The Hunger Games

I finally succumbed. Not one to run with the pack, nor read what the average teenager would, I had to read this novel. Literally. Because one of my book clubs chose to read it for January, and what would I have to discuss should I attend unprepared?

In many ways it was inevitable fare for a YA novel: conveniently arranged romance, drama, and taut suspense. Only, you knew the heroine was going to survive because how could the series continue without her?
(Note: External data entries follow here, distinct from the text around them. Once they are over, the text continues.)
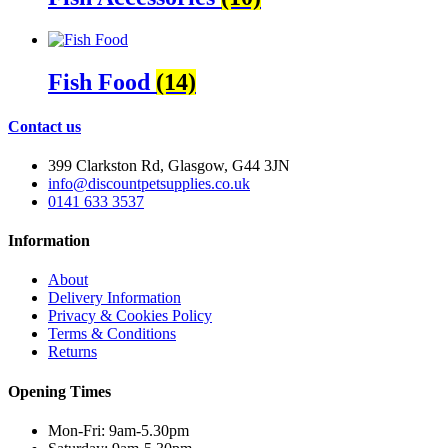
Fish Food
(14)
Contact us
399 Clarkston Rd, Glasgow, G44 3JN
info@discountpetsupplies.co.uk
0141 633 3537
Information
About
Delivery Information
Privacy & Cookies Policy
Terms & Conditions
Returns
Opening Times
Mon-Fri: 9am-5.30pm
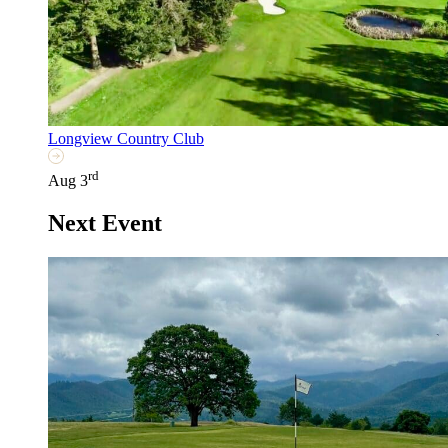
Longview Country Club
rd
Aug 3
Next Event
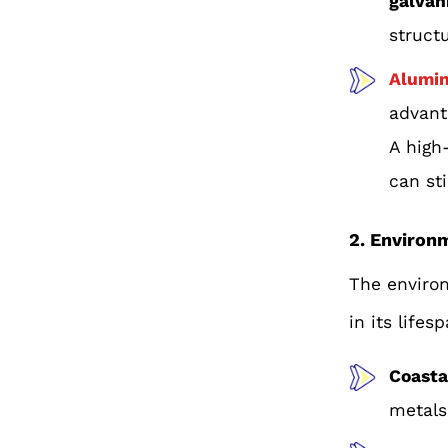
galvan
struct
Alumi
advant
A high
can sti
2. Environ
The environ
in its lifes
Coasta
metals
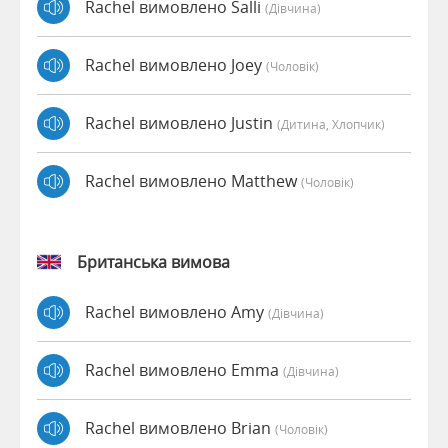
Rachel вимовлено Salli
(дівчина)
Rachel вимовлено Joey
(чоловік)
Rachel вимовлено Justin
(дитина, Хлопчик)
Rachel вимовлено Matthew
(чоловік)
Британська вимова
Rachel вимовлено Amy
(дівчина)
Rachel вимовлено Emma
(дівчина)
Rachel вимовлено Brian
(чоловік)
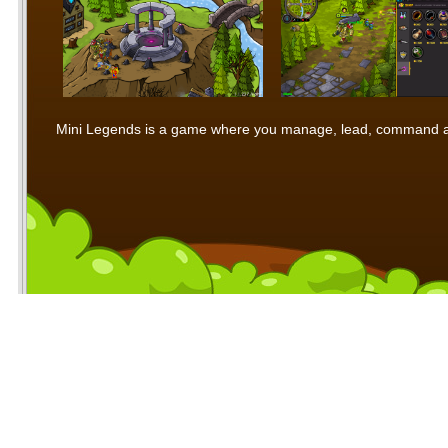
Mini Legends is a game where you manage, lead, command and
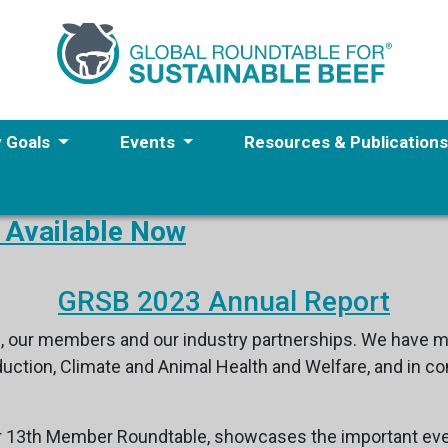
y Goals
Events
Resources & Publication
 Available Now
GRSB 2023 Annual Report
, our members and our industry partnerships. We have ma
roduction, Climate and Animal Health and Welfare, and in
r 13th Member Roundtable, showcases the important eve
That said, the imagery in this novel was remarkable. Picturing Katniss, dressed in black with her hair in flames as she entered the arena for the opening ceremonies, will be one of the images that I remember most. Followed by the black dress studded with precious stones which glittered as though they were afire themselves. Red lips, wild hair, love it:

They erase my face with a layer of pale makeup and draw my features back out. Huge dark eyes, full red lips, lashes that throw off bits of light when I blink. Finally, they cover my entire body in a powder that makes me shimmer in gold dust…The creature standing before me in the full-length mirror has come from another world. Where skin shimmers and eyes flash and apparently they make their clothes from jewels. Because my dress, oh, my dress is entirely covered in reflective precious gems, red and yellow and white with bits of blue that accent the tips of the flame design. The slightest movement gives the impression I am engulfed in tongues of fire.

What she’s engulfed in is actually worse, a cat and mouse game of children who must kill each other to survive. Not for the children I teach, and in fact, more resembling a video game than a novel, I still found this novel to be somewhat arresting.

If not chilling, for what humans can do to each other. No matter how young they are.